We’re a bit surprised at just how successful we can be at preoperative smoking cessation. Our results exceed what is published, and we aren’t canceling surgery for smokers,” said the study’s senior author, Paul Preston, MD, an anesthesiologist at the Kaiser Permanente San Francisco Medical Center. “For many smokers, quitting smoking may be more important to their long-term health than the actual surgery.

Historically, Kaiser Permanente has focused on a variety of clinical parameters affecting surgeries without a coordinated approach to continued tobacco exposure, but this new program takes advantage of the organization’s highly coordinated approach to health care. 
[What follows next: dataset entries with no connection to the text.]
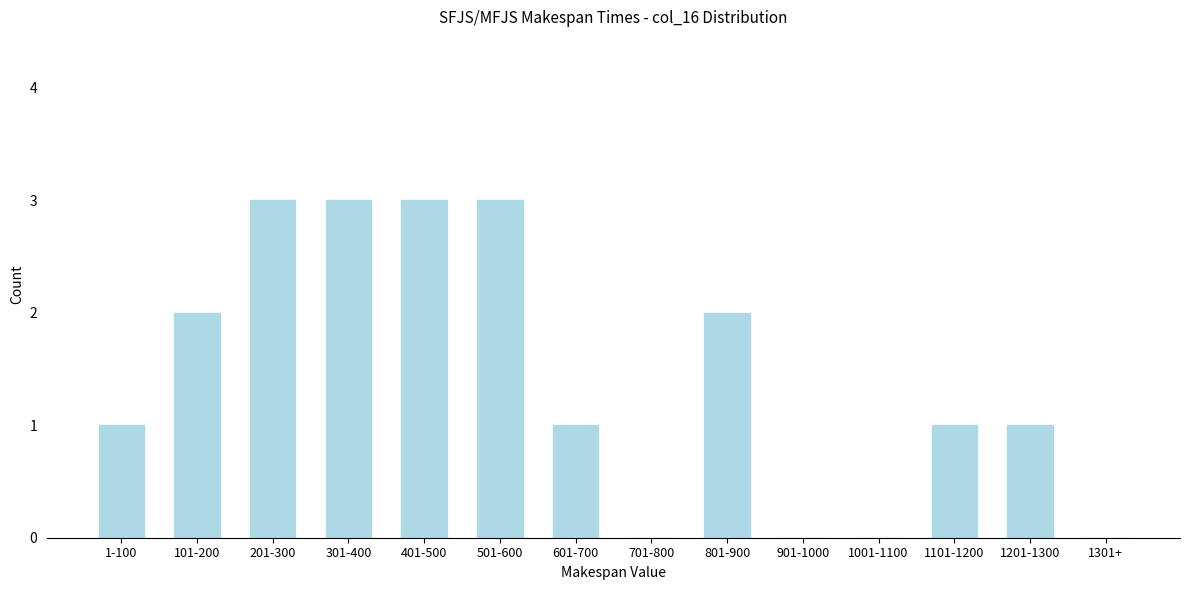

Reading left to right, list all the values displayed in this chart.

1-100=1	101-200=2	201-300=3	301-400=3	401-500=3	501-600=3	601-700=1	701-800=0	801-900=2	901-1000=0	1001-1100=0	1101-1200=1	1201-1300=1	1301+=0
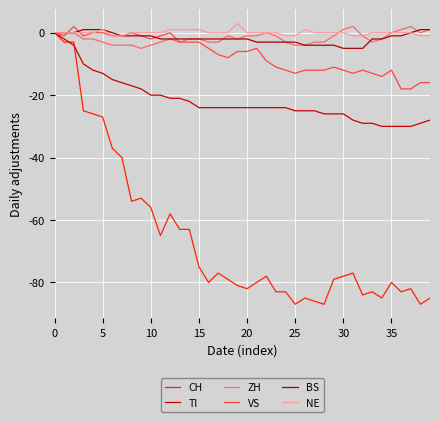

What is the average value of the VS series?

-7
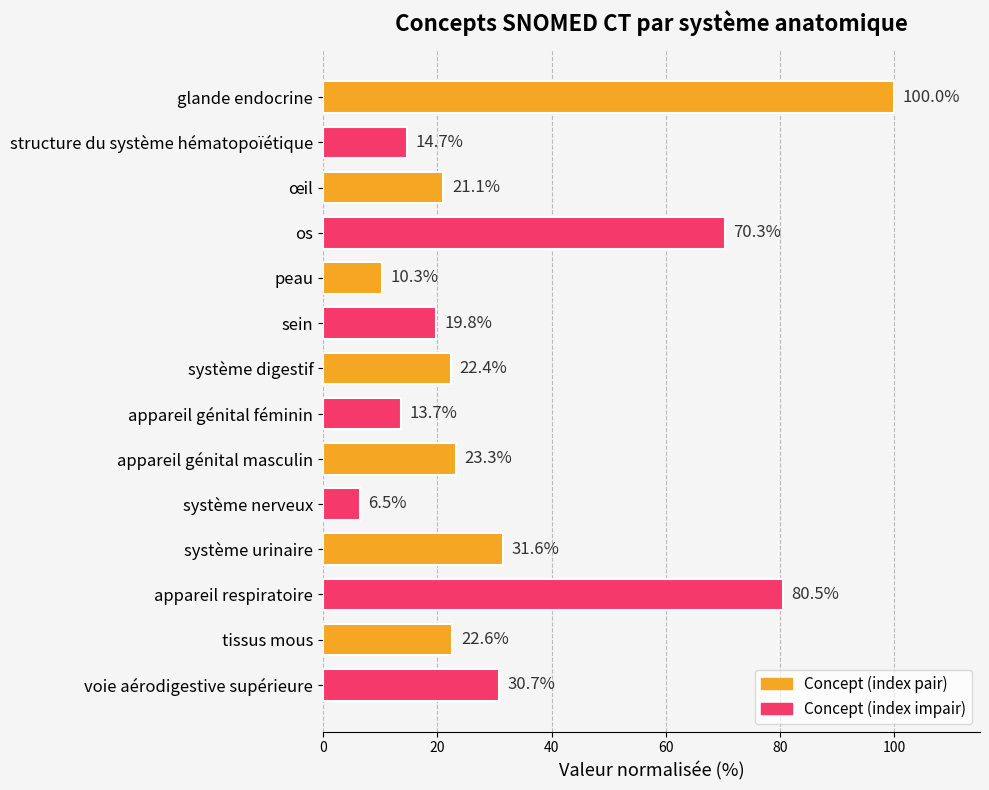

What is the change in value from os to appareil respiratoire?

+10.2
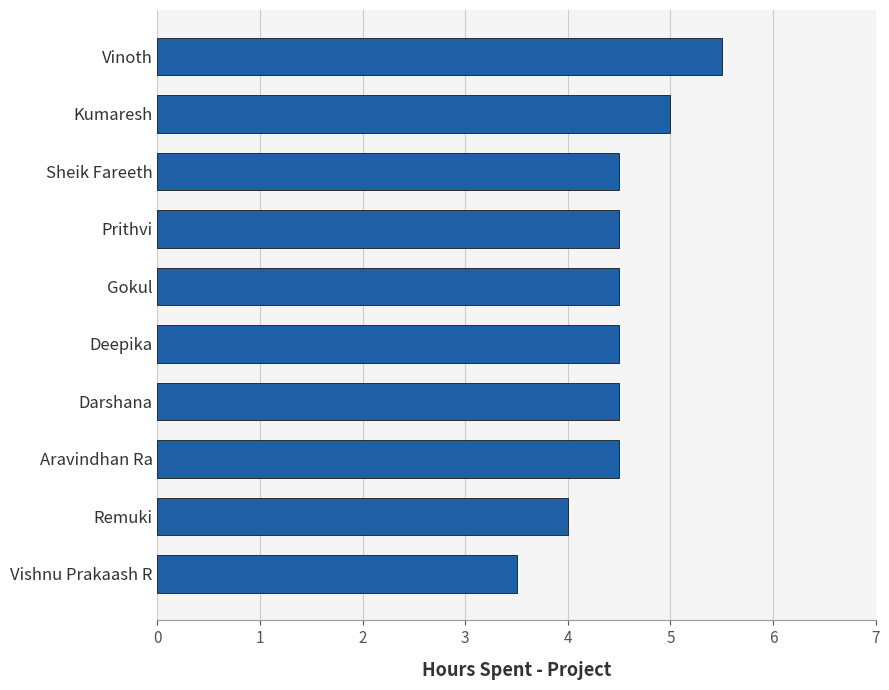

What is the difference between the maximum and second lowest values?

1.5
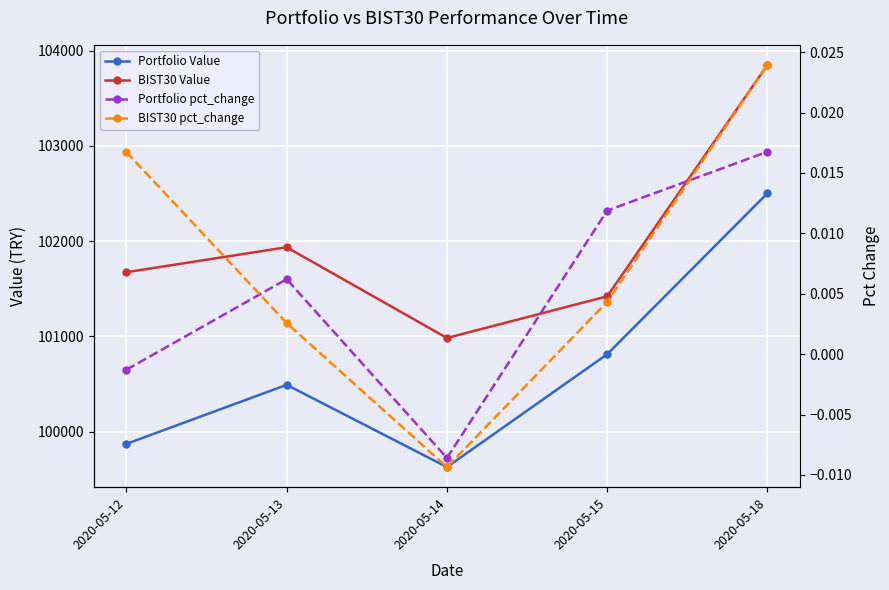

What are all the series names shown in the legend?

Portfolio Value, BIST30 Value, Portfolio pct_change, BIST30 pct_change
“This work is about doing the right thing for our members and surgical teams, both of whom value optimizing operative outcomes. We are well positioned to leverage our uniquely coordinated system to both detect those at risk and provide timely intervention to improve our tobacco cessation rates and health outcomes in Kaiser Permanente Northern California,” said study co-author, Renee Fogelberg, MD, an obstetrician/gynecologist and Clinical Lead for Tobacco Cessation in Kaiser Permanente Northern California.

While the perioperative smoking cessation program reported initial successful outcomes, larger studies will be needed to fully evaluate its effectiveness. The program has been rolled out across Kaiser Permanente Northern California for all surgical patients and plans to study its impact on a larger scale are underway.

The study was supported by a grant from the Kaiser Permanente Northern California Community Benefit Program.

Additional co-authors on the study include Sara R. Adams, MPH, Kaiser Permanente Northern California Division of Research, and Alison A. Goldstein, MPH, Kaiser Permanente Northern California.